Ayrton Senna (above), the Brazilian Forumla One racing driver, died today in 1994 when his car left the track and crashed into a concrete wall during the San Marino Grand Prix. A faithful Catholic, Senna had a daily practice of Bible reading and reported seeing a vision of God when he won his first championship in 1988. An estimated 3 million people lined the streets of São Paulo for his funeral.
Today in 1965, during the Cold War, Gabriel the Holy Fool, a priest-monk from Tbilisi, Georgia, burned a 26 foot high portrait of Lenin during a communist May Day parade. He was beaten by the crowd, tortured, sentenced to death, and finally declared to be a psychopath. When he was released, he became a holy fool, masquerading as a drunkard and preaching loudly in the streets. Icons of St Gabriel, who died in 1995, show him smiling sweetly, a rare sight in the severe world of Orthodox icons.
It is May Day. The ancient May Day tradition of young girls dancing around a tall pole was presumably a fertility rite, but retained its popularity right through the Middle Ages. In England, the Cromwell regime of the 1650s outlawed maypoles, so on the first May Day after the King’s restoration, in 1661, a 130 foot maypole was erected in London’s Strand, in place of the Charing Cross (which the Puritans had also destroyed because crosses are idolatrous). Fifty-seven years later, in 1718, Isaac Newton bought the maypole and used it to construct a telescope.

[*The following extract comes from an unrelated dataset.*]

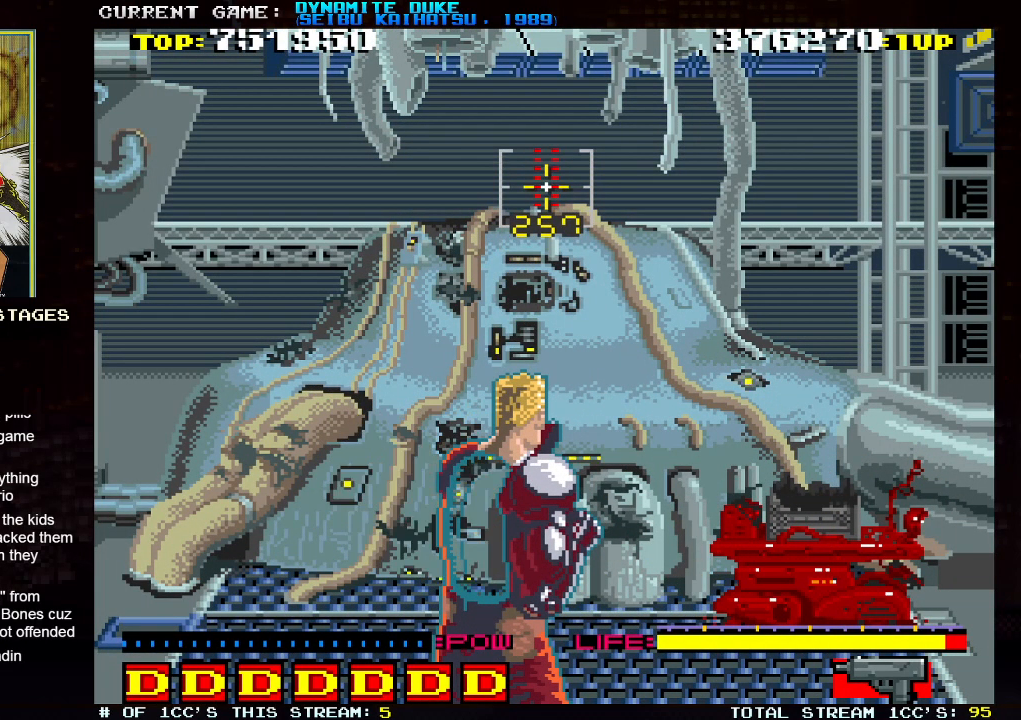
{"buttons": [], "left_stick": "up", "events": [[50, "SQUARE", "down"], [117, "SQUARE", "up"], [451, "SQUARE", "down"], [467, "left_stick", "up"], [484, "SQUARE", "up"]]}
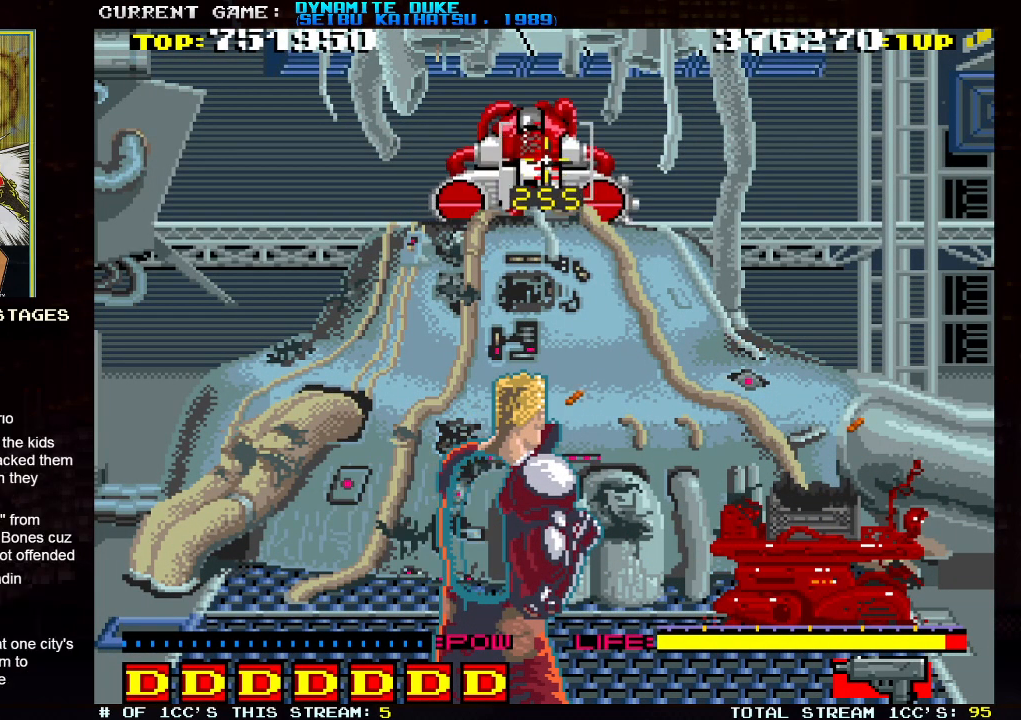
{"buttons": [], "left_stick": "center", "events": [[33, "left_stick", "center"], [50, "SQUARE", "down"], [100, "SQUARE", "up"], [150, "SQUARE", "down"], [200, "SQUARE", "up"], [250, "SQUARE", "down"], [300, "SQUARE", "up"], [333, "SQUARE", "down"], [400, "SQUARE", "up"], [450, "SQUARE", "down"], [500, "SQUARE", "up"]]}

David Livingstone died today in 1873, in what is now Zambia. He spent 30 years walking across Africa with his wife and child, mapping, discovering and opening it up to the benefits of Christian faith, European culture, and… er… colonial oppression. Where he went, the colonialist Cecil Rhodes soon followed.
Today in 1987, Pope John Paul II beatified Edith Stein, a Jewish-born Carmelite nun who was gassed in the Nazi concentration camp at Auschwitz. On the same day in 2011, John Paul II was himself beatified by his successor, Pope Benedict XVI.
Pope Pius V, the excommunicator of Queen Elizabeth I, died today in 1572.
Augustin Schoeffler, a French missionary in northern Vietnam, was executed in Son Tay for illegal preaching today in 1851. A sign was carried before him as he walked to the execution site, which read, ‘He preached truly the whole charge of preaching the religion of Jesus. His crime is patent. Let Mr Augustin be beheaded and cast into a stream.’ He is now a saint of the Catholic Church.